# System of Linear Equations

A set of linear equations with two or more variables having degree one. Before we go in details it is also recommended to have a look on other form of linear equations like linear equations with one variable and with two variables and so on. System of linear equation is one the most prominent topics in algebra. In this section will learn more about system of linear equations with two variables and different methods to solve them such as substitution method and elimination methods etc.

## What is the System of Linear Equations

System of linear equations is a set of two or more linear equations working together and involving the same set of variables. A general system can contains m linear equations with n unknowns.

For Example:
System of linear equations with 2 variables is:

$a_1 x + b_1 y + c_1 = 0$ and
$a_2 x + b_2 y + c_2 = 0$.

System of linear equations with 3 variables:
$a_1 x + b_1 y + c_1 z + d_1= 0$
$a_2 x + b_2 y + c_2 z + d_2 = 0$ and
$a_3 x + b_3 y + c_3 z + d_3 = 0$

## General Form

For $x_1,x_2, x_3,.....x_n$ are the unknowns and $b_1, b_2,.... b_m$ are the constant terms and $a_{11}, a_{12},.......,a_{mn}$ are the coefficients of the system. A general system of m linear equations with n unknowns can be written as:

$a_{11}x_1+a_{12}x_2+....+a_{1n}x_n=b_1$
$a_{21}x_1+a_{22}x_2+....+a_{2n}x_n=b_2$
.
.
.
$a_{m1}x_1+a_{m2}x_2+....+a_{mn}x_n=b_m$

## Solving System of Linear Equations in Two Variables

Let us consider, $a_1 x + b_1 y + c_1 = 0$ and $a_2 x + b_2 y + c_2 = 0$.

> [GIVEN ENTRIES]:
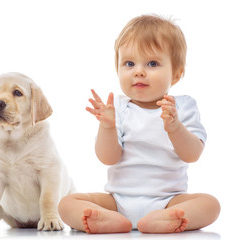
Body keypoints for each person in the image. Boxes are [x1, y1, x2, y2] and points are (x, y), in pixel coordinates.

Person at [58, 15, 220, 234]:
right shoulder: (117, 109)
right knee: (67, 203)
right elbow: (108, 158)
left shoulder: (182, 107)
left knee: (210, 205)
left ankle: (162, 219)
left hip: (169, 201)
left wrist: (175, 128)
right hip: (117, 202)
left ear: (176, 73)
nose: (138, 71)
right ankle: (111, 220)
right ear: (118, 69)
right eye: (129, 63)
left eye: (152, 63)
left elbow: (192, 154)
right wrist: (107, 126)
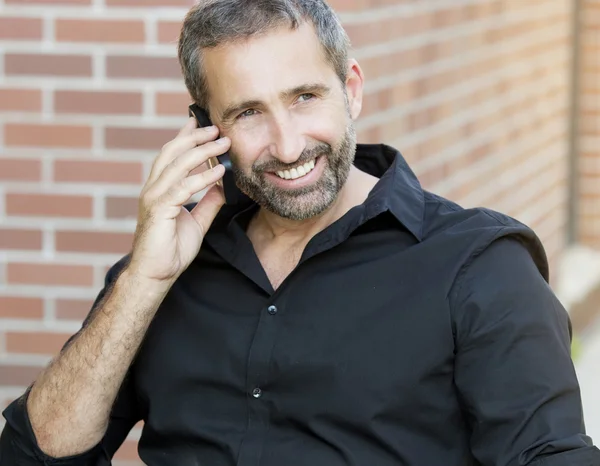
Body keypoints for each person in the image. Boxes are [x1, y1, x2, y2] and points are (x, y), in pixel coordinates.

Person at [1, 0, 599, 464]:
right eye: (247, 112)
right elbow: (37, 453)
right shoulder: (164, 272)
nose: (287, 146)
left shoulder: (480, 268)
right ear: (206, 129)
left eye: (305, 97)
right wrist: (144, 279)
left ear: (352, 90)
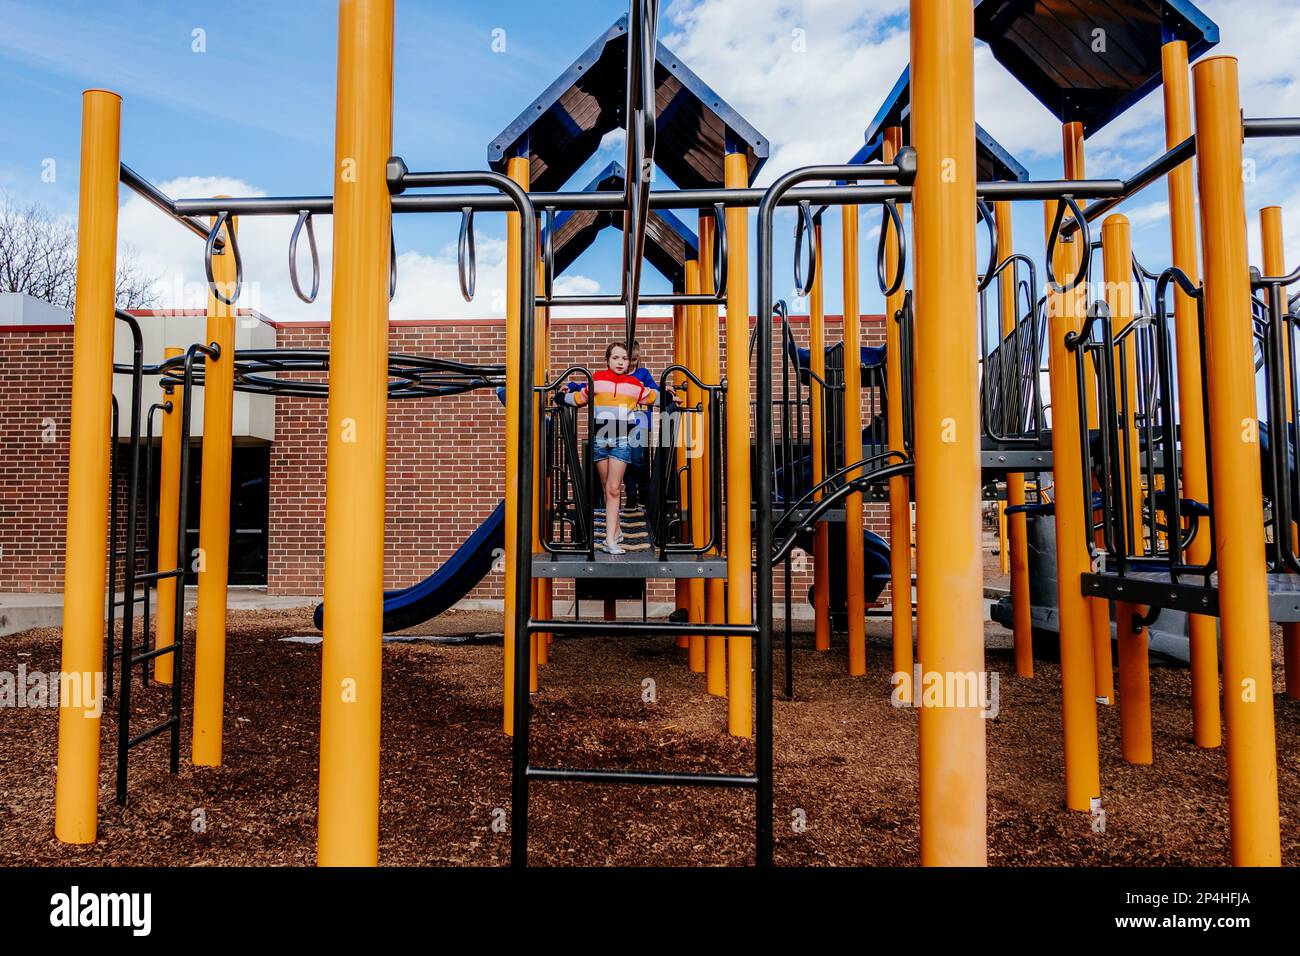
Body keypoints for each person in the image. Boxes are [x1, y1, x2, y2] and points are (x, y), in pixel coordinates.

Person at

==

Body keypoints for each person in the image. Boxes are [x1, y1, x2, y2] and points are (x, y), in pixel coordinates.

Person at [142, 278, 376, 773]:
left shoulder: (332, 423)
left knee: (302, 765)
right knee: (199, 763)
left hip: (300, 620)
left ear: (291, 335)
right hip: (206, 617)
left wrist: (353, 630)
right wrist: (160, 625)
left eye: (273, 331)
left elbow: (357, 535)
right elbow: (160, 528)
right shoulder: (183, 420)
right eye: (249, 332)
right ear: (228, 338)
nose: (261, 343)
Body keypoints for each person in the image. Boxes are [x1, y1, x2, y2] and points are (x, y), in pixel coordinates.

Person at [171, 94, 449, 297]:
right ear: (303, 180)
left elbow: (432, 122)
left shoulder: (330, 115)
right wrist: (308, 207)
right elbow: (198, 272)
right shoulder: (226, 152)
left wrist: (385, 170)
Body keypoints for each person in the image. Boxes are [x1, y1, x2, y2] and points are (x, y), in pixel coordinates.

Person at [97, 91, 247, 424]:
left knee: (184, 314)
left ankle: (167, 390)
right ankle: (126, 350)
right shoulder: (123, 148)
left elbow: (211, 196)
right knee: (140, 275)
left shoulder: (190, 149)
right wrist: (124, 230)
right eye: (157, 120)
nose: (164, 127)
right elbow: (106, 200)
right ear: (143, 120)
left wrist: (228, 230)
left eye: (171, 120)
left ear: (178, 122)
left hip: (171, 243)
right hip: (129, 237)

--

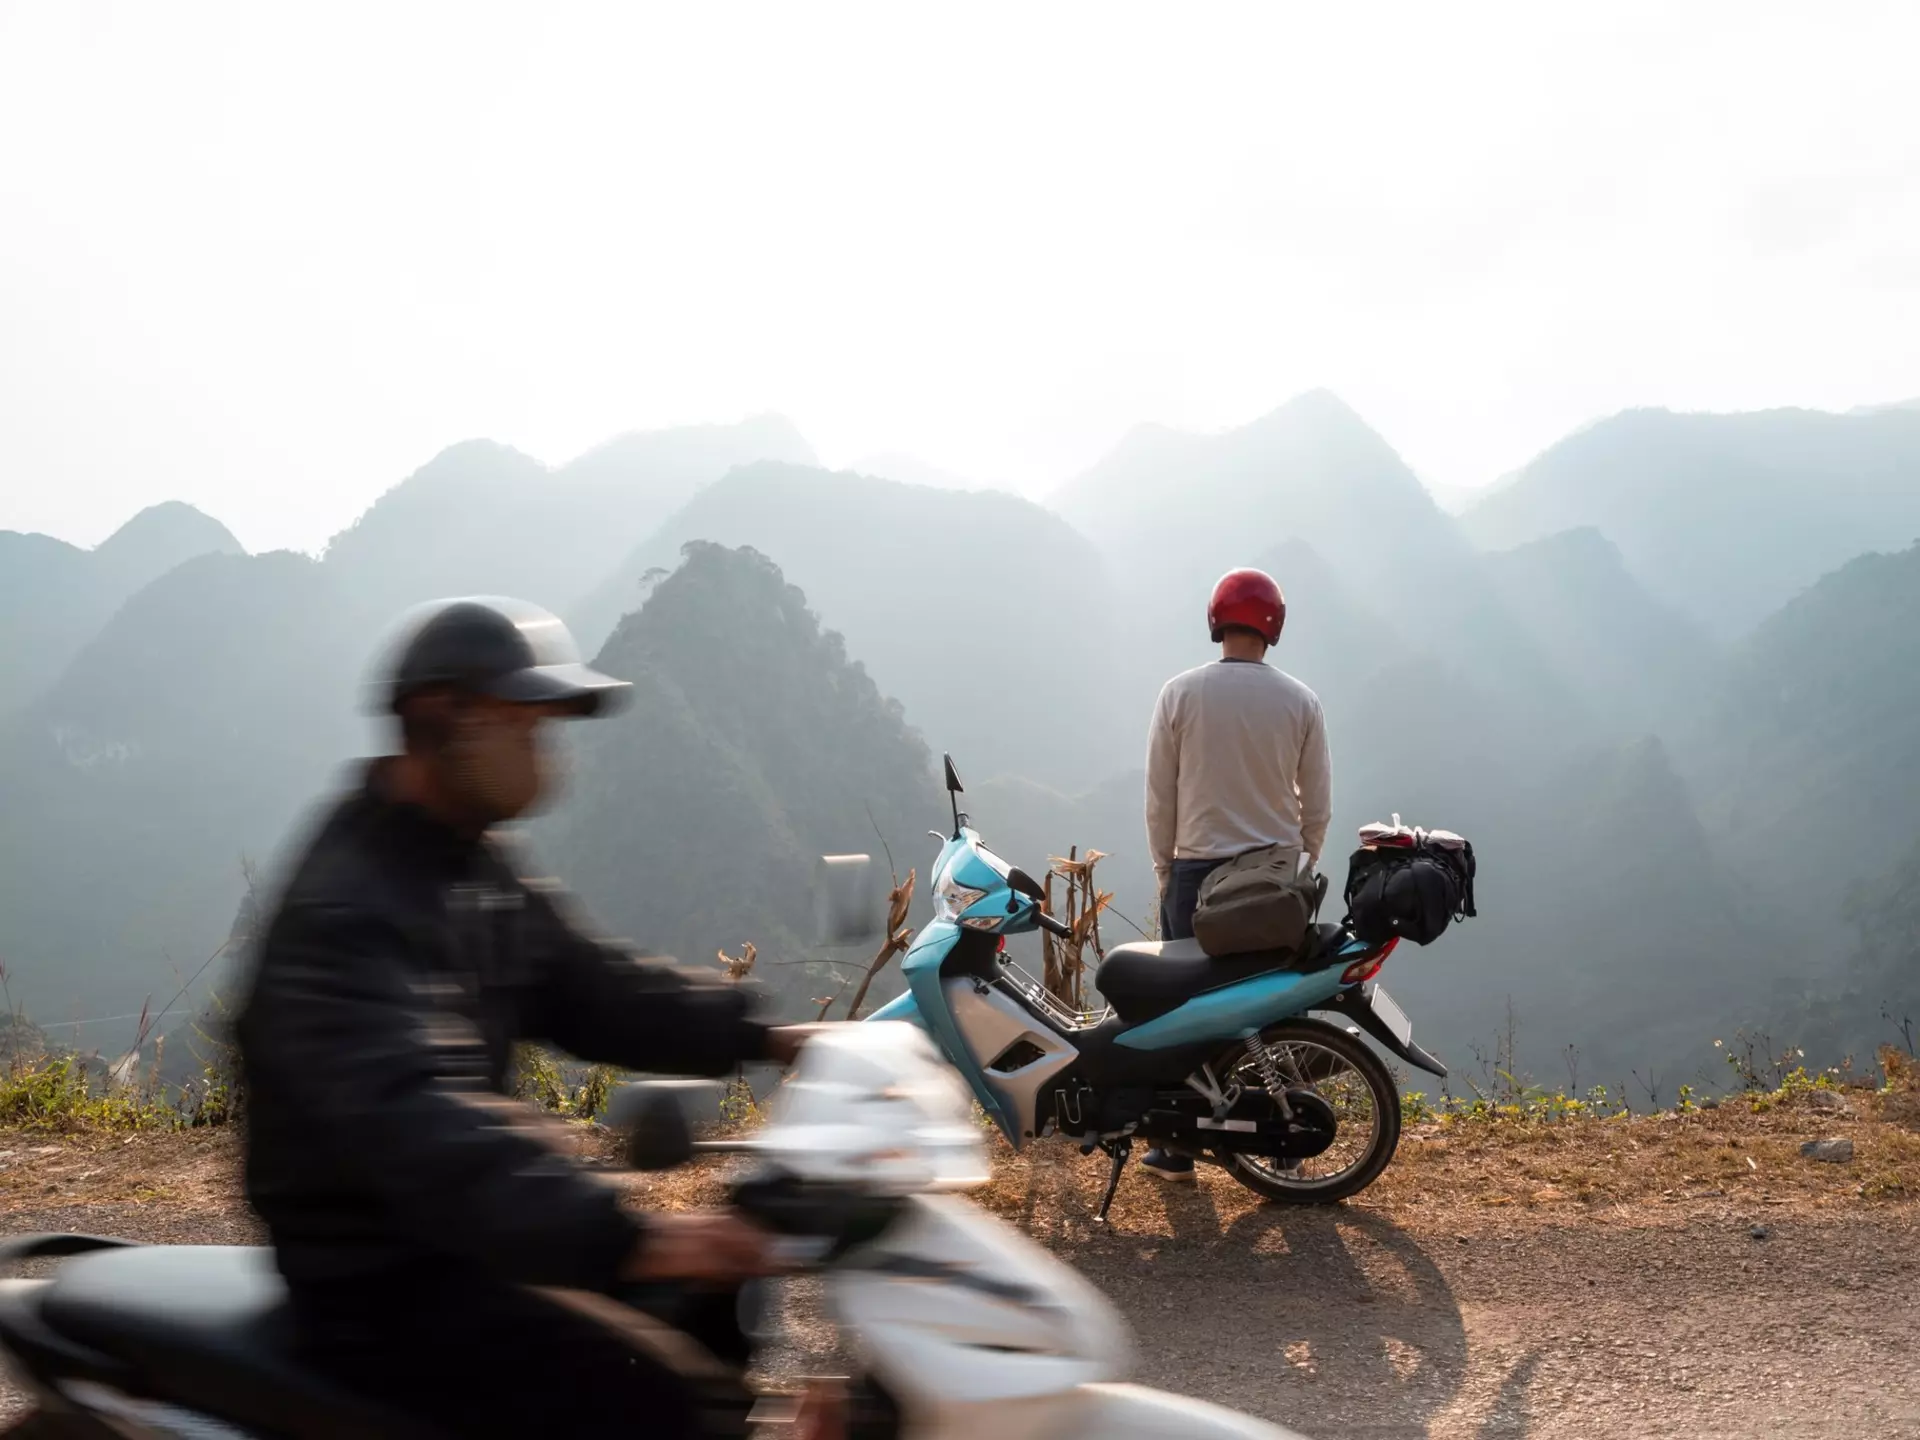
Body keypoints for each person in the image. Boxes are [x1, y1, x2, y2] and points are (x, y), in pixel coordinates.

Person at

> [TASKS FOR THIS EXERCISE]:
• a. Summarize the page on systems of linear equations in two sentences.
• b. Reproduce the stretch of the page on systems of linear equations from "## What is the" through "with n unknowns." word for word.
The data have no role in this exercise.

> [RESPONSES FOR EACH TASK]:
• a. A system of linear equations is a set of two or more linear equations that work together and involve the same set of variables, and a general system can contain m equations with n unknowns. The page gives examples with two and three variables, writes out the general form using unknowns, coefficients, and constant terms, and names substitution and elimination as methods for solving systems in two variables.

• b.
## What is the System of Linear Equations

System of linear equations is a set of two or more linear equations working together and involving the same set of variables. A general system can contains m linear equations with n unknowns.